Instructions for the task | Write out exactly the lines from the start of the entries through the one that contains "- tumour enhancement", including both.

____

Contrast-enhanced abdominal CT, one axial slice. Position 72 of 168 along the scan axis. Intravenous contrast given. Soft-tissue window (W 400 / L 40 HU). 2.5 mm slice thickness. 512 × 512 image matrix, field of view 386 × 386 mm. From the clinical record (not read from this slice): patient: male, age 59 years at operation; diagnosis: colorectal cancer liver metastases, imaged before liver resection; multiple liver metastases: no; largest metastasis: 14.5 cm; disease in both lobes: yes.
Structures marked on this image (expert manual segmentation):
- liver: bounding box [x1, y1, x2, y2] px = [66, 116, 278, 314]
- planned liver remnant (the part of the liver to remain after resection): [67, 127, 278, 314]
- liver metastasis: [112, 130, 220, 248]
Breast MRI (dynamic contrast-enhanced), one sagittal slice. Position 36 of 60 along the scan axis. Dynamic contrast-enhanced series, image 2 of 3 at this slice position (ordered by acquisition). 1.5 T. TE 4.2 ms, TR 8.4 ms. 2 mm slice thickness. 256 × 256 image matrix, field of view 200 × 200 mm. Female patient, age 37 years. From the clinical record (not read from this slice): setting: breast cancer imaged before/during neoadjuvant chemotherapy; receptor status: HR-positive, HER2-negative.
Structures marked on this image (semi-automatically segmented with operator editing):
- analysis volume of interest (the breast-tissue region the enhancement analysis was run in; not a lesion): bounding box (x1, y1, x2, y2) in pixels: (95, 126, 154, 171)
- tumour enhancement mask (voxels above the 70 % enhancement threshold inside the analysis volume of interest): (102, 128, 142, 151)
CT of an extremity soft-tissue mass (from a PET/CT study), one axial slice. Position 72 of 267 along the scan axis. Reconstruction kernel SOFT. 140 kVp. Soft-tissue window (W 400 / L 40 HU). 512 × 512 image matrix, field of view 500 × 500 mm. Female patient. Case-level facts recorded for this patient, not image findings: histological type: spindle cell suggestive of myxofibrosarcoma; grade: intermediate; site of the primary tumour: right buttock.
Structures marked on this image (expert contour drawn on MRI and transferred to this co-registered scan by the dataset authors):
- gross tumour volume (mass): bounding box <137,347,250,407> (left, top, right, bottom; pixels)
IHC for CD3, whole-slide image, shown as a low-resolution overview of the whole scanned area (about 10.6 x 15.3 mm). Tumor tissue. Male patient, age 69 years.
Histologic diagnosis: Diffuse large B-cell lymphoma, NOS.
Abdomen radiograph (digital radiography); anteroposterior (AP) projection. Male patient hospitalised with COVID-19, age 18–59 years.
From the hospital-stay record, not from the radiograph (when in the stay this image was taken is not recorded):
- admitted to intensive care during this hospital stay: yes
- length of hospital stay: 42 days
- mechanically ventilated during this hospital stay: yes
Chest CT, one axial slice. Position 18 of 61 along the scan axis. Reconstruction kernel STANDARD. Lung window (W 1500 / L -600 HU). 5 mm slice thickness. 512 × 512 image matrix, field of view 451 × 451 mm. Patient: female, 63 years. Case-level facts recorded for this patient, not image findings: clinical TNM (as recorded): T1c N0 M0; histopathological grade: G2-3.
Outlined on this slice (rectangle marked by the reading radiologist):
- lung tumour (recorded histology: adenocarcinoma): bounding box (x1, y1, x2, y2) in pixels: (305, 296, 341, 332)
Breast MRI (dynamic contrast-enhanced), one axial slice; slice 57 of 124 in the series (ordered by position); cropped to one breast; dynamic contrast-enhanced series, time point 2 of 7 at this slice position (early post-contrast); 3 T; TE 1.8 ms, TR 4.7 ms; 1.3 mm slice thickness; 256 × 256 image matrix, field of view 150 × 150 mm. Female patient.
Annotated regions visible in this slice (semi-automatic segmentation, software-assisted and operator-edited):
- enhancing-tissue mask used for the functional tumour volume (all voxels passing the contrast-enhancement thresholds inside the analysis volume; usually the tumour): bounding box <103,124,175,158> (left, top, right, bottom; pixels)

____

Written solution |
Contrast-enhanced abdominal CT, one axial slice. Position 72 of 168 along the scan axis. Intravenous contrast given. Soft-tissue window (W 400 / L 40 HU). 2.5 mm slice thickness. 512 × 512 image matrix, field of view 386 × 386 mm. From the clinical record (not read from this slice): patient: male, age 59 years at operation; diagnosis: colorectal cancer liver metastases, imaged before liver resection; multiple liver metastases: no; largest metastasis: 14.5 cm; disease in both lobes: yes.
Structures marked on this image (expert manual segmentation):
- liver: bounding box [x1, y1, x2, y2] px = [66, 116, 278, 314]
- planned liver remnant (the part of the liver to remain after resection): [67, 127, 278, 314]
- liver metastasis: [112, 130, 220, 248]
Breast MRI (dynamic contrast-enhanced), one sagittal slice. Position 36 of 60 along the scan axis. Dynamic contrast-enhanced series, image 2 of 3 at this slice position (ordered by acquisition). 1.5 T. TE 4.2 ms, TR 8.4 ms. 2 mm slice thickness. 256 × 256 image matrix, field of view 200 × 200 mm. Female patient, age 37 years. From the clinical record (not read from this slice): setting: breast cancer imaged before/during neoadjuvant chemotherapy; receptor status: HR-positive, HER2-negative.
Structures marked on this image (semi-automatically segmented with operator editing):
- analysis volume of interest (the breast-tissue region the enhancement analysis was run in; not a lesion): bounding box (x1, y1, x2, y2) in pixels: (95, 126, 154, 171)
- tumour enhancement mask (voxels above the 70 % enhancement threshold inside the analysis volume of interest): (102, 128, 142, 151)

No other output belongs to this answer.